Words take on their meaning from the actions they produce. Friends, until Facebook changed the meaning, were real live human beings that one trusted with his or her innermost secrets and enjoyed sharing experiences with. Facebook “friends” are just one example of what is happening. You can purchase all sorts of things indicating approval of your presence on the web. Beam continues:
> Over at WeSellLikes.com (“Give your Facebook page an uplift!”), I can buy 10,000 Facebook “likes” for $350. Twitter followers are a lot cheaper. An Indonesian gentleman sells 1,000 fans for $10, and a million for $600. So for about the cost of a high-end tablet computer, my 222-person Twitter account could swell to Pamela Anderson-like (995,000) proportions. . . . While you and I may have trouble distinguishing fact from fancy on the Internets, clearer-eyed people don’t. Last month, the web consulting firm Incapsula revealed that 61 percent of web traffic “was generated by non-human entities” called bots. Atlantic magazine writer Alexis Madrigal quickly dubbed this the “Internet of Thingies,” and helpfully demonstrated how the most ignorant layperson could quickly assemble a program to visit your Web page 100,000 times.

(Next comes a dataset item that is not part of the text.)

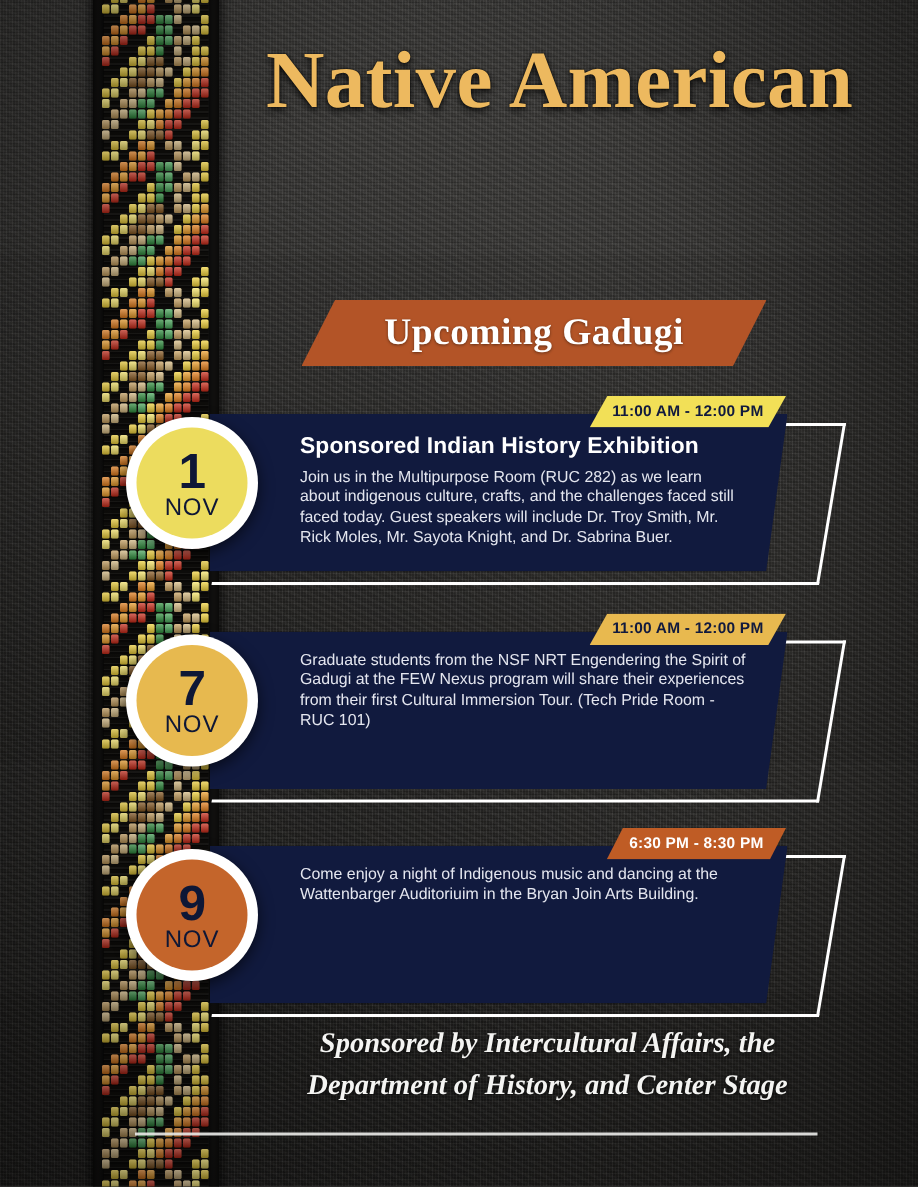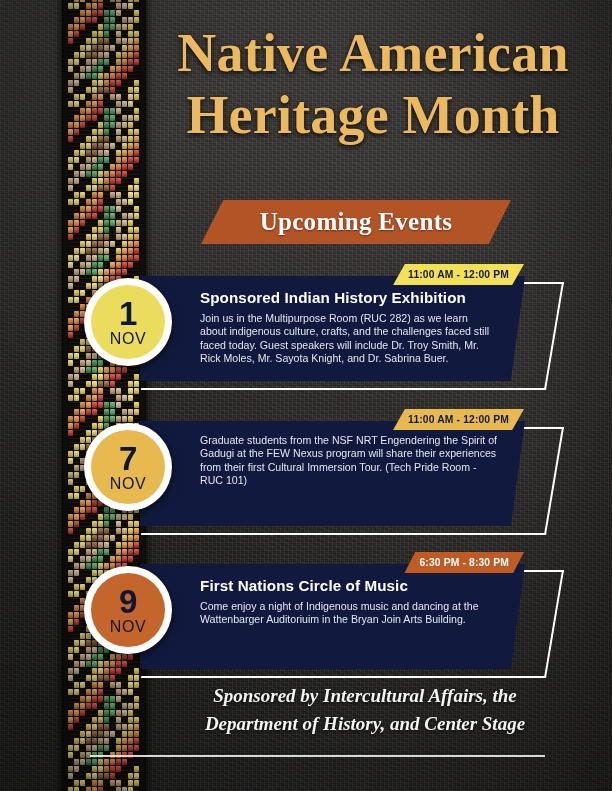"Heritage Month" div.title-line { html: <div>Heritage Month</div> -> none }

I am pretty happy with the 30 or so faithful followers of my blog and am truly ecstatic when the number jumps to 80 or 90. It seems better to have a truthful measure of how I am doing rather than some artificial report. Artificial fans (likes) and web visitors cannot spread the words I create every few days or so. Artificial friends cannot provide what true friends do. Without genuine friends, life can get pretty lonely and bleak. It is the quality of friendship, not the quantity of friends, that enriches one’s life and contributes to flourishing. Many call their spouses their best friends as well as their lovers.
The internet and its social media are rapidly diminishing the meaning and value of “friend,” “follower,”and “like.” All these three words are connected to the idea of relationship. Relationships with others and with the world writ large are the heart of being and flourishing. We have already lost much of our ability to be (flourish) to modernity and its technologies and technocratic way of thinking. There is no way that we can buy it back although market aficionados would argue that there is someone out there who will sell it to us. Beam writes today with his tongue stuck a bit in his cheek, but ends with a trenchant quote from Emerson.
> Ralph Waldo Emerson wrote that “Friendship, like the immortality of the soul, is too good to be believed.” Hail the Sage of Concord! He anticipated the Internet.